» **WORK INSTRUCTIONS**:
Transcribe all the data, leaving each word as it is.

» **Dataset entries**:
______
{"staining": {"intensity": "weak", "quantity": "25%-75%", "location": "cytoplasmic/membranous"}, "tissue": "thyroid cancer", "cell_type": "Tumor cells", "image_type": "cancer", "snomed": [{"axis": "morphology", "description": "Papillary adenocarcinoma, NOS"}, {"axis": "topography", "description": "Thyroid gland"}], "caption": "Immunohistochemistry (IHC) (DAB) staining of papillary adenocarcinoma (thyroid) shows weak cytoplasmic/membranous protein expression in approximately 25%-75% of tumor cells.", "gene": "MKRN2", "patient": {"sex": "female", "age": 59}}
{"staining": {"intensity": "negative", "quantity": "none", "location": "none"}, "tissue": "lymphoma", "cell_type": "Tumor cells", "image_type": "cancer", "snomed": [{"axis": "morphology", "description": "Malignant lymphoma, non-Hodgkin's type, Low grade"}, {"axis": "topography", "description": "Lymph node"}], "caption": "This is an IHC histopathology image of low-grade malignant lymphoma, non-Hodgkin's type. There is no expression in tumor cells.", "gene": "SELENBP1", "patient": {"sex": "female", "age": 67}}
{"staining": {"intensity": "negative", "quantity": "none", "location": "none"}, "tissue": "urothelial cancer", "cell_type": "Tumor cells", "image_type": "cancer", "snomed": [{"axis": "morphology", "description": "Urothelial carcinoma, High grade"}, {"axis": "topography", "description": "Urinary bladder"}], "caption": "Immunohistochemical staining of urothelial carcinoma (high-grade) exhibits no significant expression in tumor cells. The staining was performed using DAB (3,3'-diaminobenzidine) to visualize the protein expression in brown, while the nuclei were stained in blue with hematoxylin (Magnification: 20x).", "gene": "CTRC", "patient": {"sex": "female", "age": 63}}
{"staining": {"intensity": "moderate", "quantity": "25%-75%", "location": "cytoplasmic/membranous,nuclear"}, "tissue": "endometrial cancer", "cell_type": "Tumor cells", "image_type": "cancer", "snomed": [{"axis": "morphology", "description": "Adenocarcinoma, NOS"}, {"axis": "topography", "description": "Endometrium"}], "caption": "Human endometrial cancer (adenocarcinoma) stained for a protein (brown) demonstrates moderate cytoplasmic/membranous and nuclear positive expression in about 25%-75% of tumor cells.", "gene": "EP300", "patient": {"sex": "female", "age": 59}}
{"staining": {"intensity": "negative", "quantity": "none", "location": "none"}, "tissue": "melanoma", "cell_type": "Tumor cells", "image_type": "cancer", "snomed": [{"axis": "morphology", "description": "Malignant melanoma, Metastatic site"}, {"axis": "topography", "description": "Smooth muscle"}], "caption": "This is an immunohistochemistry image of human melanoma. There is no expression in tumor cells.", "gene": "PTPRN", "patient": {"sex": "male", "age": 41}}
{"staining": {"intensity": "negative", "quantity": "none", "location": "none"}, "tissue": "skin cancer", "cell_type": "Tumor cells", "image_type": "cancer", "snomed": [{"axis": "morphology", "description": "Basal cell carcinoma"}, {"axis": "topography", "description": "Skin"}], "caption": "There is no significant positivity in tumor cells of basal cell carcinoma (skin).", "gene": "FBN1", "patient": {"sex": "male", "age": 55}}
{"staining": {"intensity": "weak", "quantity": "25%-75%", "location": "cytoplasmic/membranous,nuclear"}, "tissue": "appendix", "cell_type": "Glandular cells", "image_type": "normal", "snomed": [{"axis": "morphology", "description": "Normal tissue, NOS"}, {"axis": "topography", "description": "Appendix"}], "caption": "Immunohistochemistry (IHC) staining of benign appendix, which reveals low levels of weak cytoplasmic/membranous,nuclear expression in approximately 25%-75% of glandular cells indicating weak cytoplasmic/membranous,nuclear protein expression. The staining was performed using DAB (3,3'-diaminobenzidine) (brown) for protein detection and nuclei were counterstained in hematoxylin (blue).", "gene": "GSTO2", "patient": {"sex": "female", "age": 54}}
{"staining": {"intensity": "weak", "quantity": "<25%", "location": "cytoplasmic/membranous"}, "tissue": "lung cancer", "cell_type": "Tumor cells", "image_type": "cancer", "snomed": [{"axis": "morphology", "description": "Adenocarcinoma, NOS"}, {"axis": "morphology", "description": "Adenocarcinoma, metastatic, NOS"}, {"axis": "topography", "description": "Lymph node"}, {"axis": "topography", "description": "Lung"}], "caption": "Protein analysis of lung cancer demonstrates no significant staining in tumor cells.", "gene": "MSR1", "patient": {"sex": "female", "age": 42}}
______
» **YOUR RESPONSE**:
{"staining": {"intensity": "weak", "quantity": "25%-75%", "location": "cytoplasmic/membranous"}, "tissue": "thyroid cancer", "cell_type": "Tumor cells", "image_type": "cancer", "snomed": [{"axis": "morphology", "description": "Papillary adenocarcinoma, NOS"}, {"axis": "topography", "description": "Thyroid gland"}], "caption": "Immunohistochemistry (IHC) (DAB) staining of papillary adenocarcinoma (thyroid) shows weak cytoplasmic/membranous protein expression in approximately 25%-75% of tumor cells.", "gene": "MKRN2", "patient": {"sex": "female", "age": 59}}
{"staining": {"intensity": "negative", "quantity": "none", "location": "none"}, "tissue": "lymphoma", "cell_type": "Tumor cells", "image_type": "cancer", "snomed": [{"axis": "morphology", "description": "Malignant lymphoma, non-Hodgkin's type, Low grade"}, {"axis": "topography", "description": "Lymph node"}], "caption": "This is an IHC histopathology image of low-grade malignant lymphoma, non-Hodgkin's type. There is no expression in tumor cells.", "gene": "SELENBP1", "patient": {"sex": "female", "age": 67}}
{"staining": {"intensity": "negative", "quantity": "none", "location": "none"}, "tissue": "urothelial cancer", "cell_type": "Tumor cells", "image_type": "cancer", "snomed": [{"axis": "morphology", "description": "Urothelial carcinoma, High grade"}, {"axis": "topography", "description": "Urinary bladder"}], "caption": "Immunohistochemical staining of urothelial carcinoma (high-grade) exhibits no significant expression in tumor cells. The staining was performed using DAB (3,3'-diaminobenzidine) to visualize the protein expression in brown, while the nuclei were stained in blue with hematoxylin (Magnification: 20x).", "gene": "CTRC", "patient": {"sex": "female", "age": 63}}
{"staining": {"intensity": "moderate", "quantity": "25%-75%", "location": "cytoplasmic/membranous,nuclear"}, "tissue": "endometrial cancer", "cell_type": "Tumor cells", "image_type": "cancer", "snomed": [{"axis": "morphology", "description": "Adenocarcinoma, NOS"}, {"axis": "topography", "description": "Endometrium"}], "caption": "Human endometrial cancer (adenocarcinoma) stained for a protein (brown) demonstrates moderate cytoplasmic/membranous and nuclear positive expression in about 25%-75% of tumor cells.", "gene": "EP300", "patient": {"sex": "female", "age": 59}}
{"staining": {"intensity": "negative", "quantity": "none", "location": "none"}, "tissue": "melanoma", "cell_type": "Tumor cells", "image_type": "cancer", "snomed": [{"axis": "morphology", "description": "Malignant melanoma, Metastatic site"}, {"axis": "topography", "description": "Smooth muscle"}], "caption": "This is an immunohistochemistry image of human melanoma. There is no expression in tumor cells.", "gene": "PTPRN", "patient": {"sex": "male", "age": 41}}
{"staining": {"intensity": "negative", "quantity": "none", "location": "none"}, "tissue": "skin cancer", "cell_type": "Tumor cells", "image_type": "cancer", "snomed": [{"axis": "morphology", "description": "Basal cell carcinoma"}, {"axis": "topography", "description": "Skin"}], "caption": "There is no significant positivity in tumor cells of basal cell carcinoma (skin).", "gene": "FBN1", "patient": {"sex": "male", "age": 55}}
{"staining": {"intensity": "weak", "quantity": "25%-75%", "location": "cytoplasmic/membranous,nuclear"}, "tissue": "appendix", "cell_type": "Glandular cells", "image_type": "normal", "snomed": [{"axis": "morphology", "description": "Normal tissue, NOS"}, {"axis": "topography", "description": "Appendix"}], "caption": "Immunohistochemistry (IHC) staining of benign appendix, which reveals low levels of weak cytoplasmic/membranous,nuclear expression in approximately 25%-75% of glandular cells indicating weak cytoplasmic/membranous,nuclear protein expression. The staining was performed using DAB (3,3'-diaminobenzidine) (brown) for protein detection and nuclei were counterstained in hematoxylin (blue).", "gene": "GSTO2", "patient": {"sex": "female", "age": 54}}
{"staining": {"intensity": "weak", "quantity": "<25%", "location": "cytoplasmic/membranous"}, "tissue": "lung cancer", "cell_type": "Tumor cells", "image_type": "cancer", "snomed": [{"axis": "morphology", "description": "Adenocarcinoma, NOS"}, {"axis": "morphology", "description": "Adenocarcinoma, metastatic, NOS"}, {"axis": "topography", "description": "Lymph node"}, {"axis": "topography", "description": "Lung"}], "caption": "Protein analysis of lung cancer demonstrates no significant staining in tumor cells.", "gene": "MSR1", "patient": {"sex": "female", "age": 42}}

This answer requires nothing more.